# Upcoming Crappie Seminars



## Big Daddy (Apr 6, 2004)

I have TWO crappie fishing seminars scheduled in April, so it you want to come out and talk SLABS, feel free!

First one is at Bass Pro Shops/Rossford on April 11. I'll be giving TWO seminars that day, one at 11AM and one at 2PM. After each seminar I will demonstrate some of the lures in the BIG fishtank in the store! For more info and to pre-register, call the store.

The second is going to be held at LAND BIG FISH in Akron on Thursday, April 25 at 6PM. 

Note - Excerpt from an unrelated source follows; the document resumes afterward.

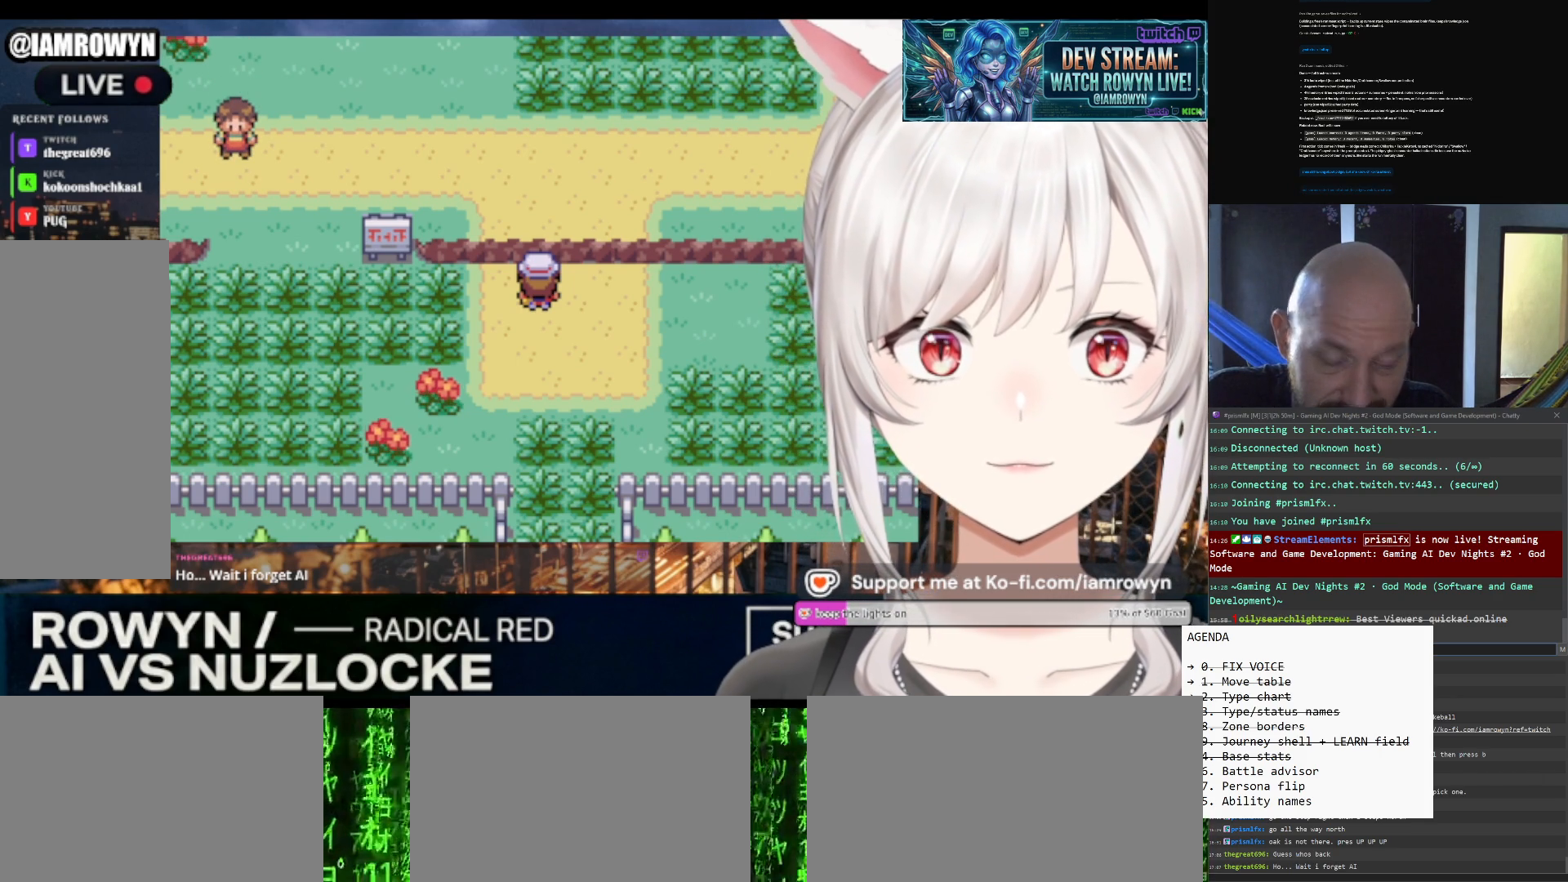
{"buttons": ["DPAD_UP"], "events": []}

I'll be discussing several different tactics for catching crappies during all seasons of the year, plus some specifics of what works in the different bodies of water in Ohio that hold crappie. I may even give up a few good spots!

Come out and say HI!


----------



## plsplns (Aug 21, 2009)

Thanks Big D, Gonna need all that great info. I realy want to find these fish this year. I'll see ya at one of these I'm sure. Will you also dicuss the use of the larger crappie poles like BNM or uncle bucks?. Thanks


----------



## Big Daddy (Apr 6, 2004)

Yes I will. See you then.


----------



## zmarshall09 (Mar 4, 2010)

I have wanted to go to Land big fish and check it out. This just might be a good excuse to make the trip.


----------



## Mikey Z (Feb 18, 2009)

Carl, Just wondering if you will have any microspoons on hand for sale or discussing the different techniques you use while fishing them, at BPS. I'm getting hooked on them myself and I really don't want to want three weeks for them to arrive. Looking forward to the seminar.

C U Sunday

Mike


----------



## Big Daddy (Apr 6, 2004)

If you want, I can stop by West Branch Bait and Tackle for you. They sell them there. Linda at Causeway bait and Tackle also sells them.

What colors you looking for? I don't have any for sale but I can pick you up some and bring them out if you want.


----------



## Mikey Z (Feb 18, 2009)

Carl

That would be great. I would like Junebug, Chart, Candy Red, Yellow/Fl Green and pick me out one of your favorites. I'll see you Sunday. Thanks Carl.

Mike


----------



## joerugz (Feb 28, 2007)

Carl, April 25th is a Sunday. Did you mean Thursday the 22nd?


----------